** Opening Supplied records block **

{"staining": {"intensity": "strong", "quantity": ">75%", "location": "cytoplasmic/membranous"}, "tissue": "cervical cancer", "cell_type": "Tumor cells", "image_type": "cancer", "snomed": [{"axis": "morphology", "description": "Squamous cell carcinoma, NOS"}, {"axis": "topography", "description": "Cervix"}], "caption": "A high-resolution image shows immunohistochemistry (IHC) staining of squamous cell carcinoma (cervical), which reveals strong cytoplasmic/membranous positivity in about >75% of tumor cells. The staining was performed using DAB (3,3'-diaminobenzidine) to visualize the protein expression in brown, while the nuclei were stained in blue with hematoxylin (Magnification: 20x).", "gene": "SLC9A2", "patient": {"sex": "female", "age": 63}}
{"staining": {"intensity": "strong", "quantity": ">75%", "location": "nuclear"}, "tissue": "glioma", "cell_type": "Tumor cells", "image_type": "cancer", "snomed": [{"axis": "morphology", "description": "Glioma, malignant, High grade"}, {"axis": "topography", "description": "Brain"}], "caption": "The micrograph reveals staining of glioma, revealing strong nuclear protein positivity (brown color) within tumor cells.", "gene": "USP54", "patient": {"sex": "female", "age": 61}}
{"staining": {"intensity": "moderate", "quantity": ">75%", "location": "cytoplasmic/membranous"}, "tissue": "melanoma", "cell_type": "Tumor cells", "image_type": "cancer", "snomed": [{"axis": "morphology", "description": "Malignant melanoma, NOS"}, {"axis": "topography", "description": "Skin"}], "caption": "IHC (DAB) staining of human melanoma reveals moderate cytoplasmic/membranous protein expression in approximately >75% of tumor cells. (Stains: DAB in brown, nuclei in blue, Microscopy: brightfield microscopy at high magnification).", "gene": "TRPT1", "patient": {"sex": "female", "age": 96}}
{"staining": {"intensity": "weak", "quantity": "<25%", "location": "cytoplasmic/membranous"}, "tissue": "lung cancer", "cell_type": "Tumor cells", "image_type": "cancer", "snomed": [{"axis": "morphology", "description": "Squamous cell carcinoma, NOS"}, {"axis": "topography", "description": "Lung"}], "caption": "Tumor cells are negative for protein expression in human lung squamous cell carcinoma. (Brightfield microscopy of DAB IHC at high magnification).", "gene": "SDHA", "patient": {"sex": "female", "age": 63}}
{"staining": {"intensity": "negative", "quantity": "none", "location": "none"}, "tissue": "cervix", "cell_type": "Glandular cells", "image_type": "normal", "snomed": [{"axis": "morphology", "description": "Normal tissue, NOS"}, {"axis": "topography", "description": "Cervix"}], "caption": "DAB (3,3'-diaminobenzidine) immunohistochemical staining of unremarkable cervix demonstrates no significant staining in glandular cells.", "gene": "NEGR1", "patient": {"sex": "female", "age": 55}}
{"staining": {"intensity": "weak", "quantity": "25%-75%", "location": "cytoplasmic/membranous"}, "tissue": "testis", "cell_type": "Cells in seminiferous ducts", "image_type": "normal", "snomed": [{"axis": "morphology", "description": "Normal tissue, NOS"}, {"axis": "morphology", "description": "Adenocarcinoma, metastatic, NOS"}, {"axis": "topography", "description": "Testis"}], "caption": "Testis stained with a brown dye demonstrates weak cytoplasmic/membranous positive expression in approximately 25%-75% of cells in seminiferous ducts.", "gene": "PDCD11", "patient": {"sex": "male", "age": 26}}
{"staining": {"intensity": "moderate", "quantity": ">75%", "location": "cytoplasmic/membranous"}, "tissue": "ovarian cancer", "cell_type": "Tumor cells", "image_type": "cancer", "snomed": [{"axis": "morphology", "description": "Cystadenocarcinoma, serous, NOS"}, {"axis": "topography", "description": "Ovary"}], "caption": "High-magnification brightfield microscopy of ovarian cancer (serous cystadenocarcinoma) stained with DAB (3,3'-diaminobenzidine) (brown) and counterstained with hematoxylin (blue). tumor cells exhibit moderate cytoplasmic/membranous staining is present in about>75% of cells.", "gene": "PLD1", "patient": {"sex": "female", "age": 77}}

** Closing Supplied records block **

_What you will do_:
Word for word, set down all the lines above.

_Task solution_:
{"staining": {"intensity": "strong", "quantity": ">75%", "location": "cytoplasmic/membranous"}, "tissue": "cervical cancer", "cell_type": "Tumor cells", "image_type": "cancer", "snomed": [{"axis": "morphology", "description": "Squamous cell carcinoma, NOS"}, {"axis": "topography", "description": "Cervix"}], "caption": "A high-resolution image shows immunohistochemistry (IHC) staining of squamous cell carcinoma (cervical), which reveals strong cytoplasmic/membranous positivity in about >75% of tumor cells. The staining was performed using DAB (3,3'-diaminobenzidine) to visualize the protein expression in brown, while the nuclei were stained in blue with hematoxylin (Magnification: 20x).", "gene": "SLC9A2", "patient": {"sex": "female", "age": 63}}
{"staining": {"intensity": "strong", "quantity": ">75%", "location": "nuclear"}, "tissue": "glioma", "cell_type": "Tumor cells", "image_type": "cancer", "snomed": [{"axis": "morphology", "description": "Glioma, malignant, High grade"}, {"axis": "topography", "description": "Brain"}], "caption": "The micrograph reveals staining of glioma, revealing strong nuclear protein positivity (brown color) within tumor cells.", "gene": "USP54", "patient": {"sex": "female", "age": 61}}
{"staining": {"intensity": "moderate", "quantity": ">75%", "location": "cytoplasmic/membranous"}, "tissue": "melanoma", "cell_type": "Tumor cells", "image_type": "cancer", "snomed": [{"axis": "morphology", "description": "Malignant melanoma, NOS"}, {"axis": "topography", "description": "Skin"}], "caption": "IHC (DAB) staining of human melanoma reveals moderate cytoplasmic/membranous protein expression in approximately >75% of tumor cells. (Stains: DAB in brown, nuclei in blue, Microscopy: brightfield microscopy at high magnification).", "gene": "TRPT1", "patient": {"sex": "female", "age": 96}}
{"staining": {"intensity": "weak", "quantity": "<25%", "location": "cytoplasmic/membranous"}, "tissue": "lung cancer", "cell_type": "Tumor cells", "image_type": "cancer", "snomed": [{"axis": "morphology", "description": "Squamous cell carcinoma, NOS"}, {"axis": "topography", "description": "Lung"}], "caption": "Tumor cells are negative for protein expression in human lung squamous cell carcinoma. (Brightfield microscopy of DAB IHC at high magnification).", "gene": "SDHA", "patient": {"sex": "female", "age": 63}}
{"staining": {"intensity": "negative", "quantity": "none", "location": "none"}, "tissue": "cervix", "cell_type": "Glandular cells", "image_type": "normal", "snomed": [{"axis": "morphology", "description": "Normal tissue, NOS"}, {"axis": "topography", "description": "Cervix"}], "caption": "DAB (3,3'-diaminobenzidine) immunohistochemical staining of unremarkable cervix demonstrates no significant staining in glandular cells.", "gene": "NEGR1", "patient": {"sex": "female", "age": 55}}
{"staining": {"intensity": "weak", "quantity": "25%-75%", "location": "cytoplasmic/membranous"}, "tissue": "testis", "cell_type": "Cells in seminiferous ducts", "image_type": "normal", "snomed": [{"axis": "morphology", "description": "Normal tissue, NOS"}, {"axis": "morphology", "description": "Adenocarcinoma, metastatic, NOS"}, {"axis": "topography", "description": "Testis"}], "caption": "Testis stained with a brown dye demonstrates weak cytoplasmic/membranous positive expression in approximately 25%-75% of cells in seminiferous ducts.", "gene": "PDCD11", "patient": {"sex": "male", "age": 26}}
{"staining": {"intensity": "moderate", "quantity": ">75%", "location": "cytoplasmic/membranous"}, "tissue": "ovarian cancer", "cell_type": "Tumor cells", "image_type": "cancer", "snomed": [{"axis": "morphology", "description": "Cystadenocarcinoma, serous, NOS"}, {"axis": "topography", "description": "Ovary"}], "caption": "High-magnification brightfield microscopy of ovarian cancer (serous cystadenocarcinoma) stained with DAB (3,3'-diaminobenzidine) (brown) and counterstained with hematoxylin (blue). tumor cells exhibit moderate cytoplasmic/membranous staining is present in about>75% of cells.", "gene": "PLD1", "patient": {"sex": "female", "age": 77}}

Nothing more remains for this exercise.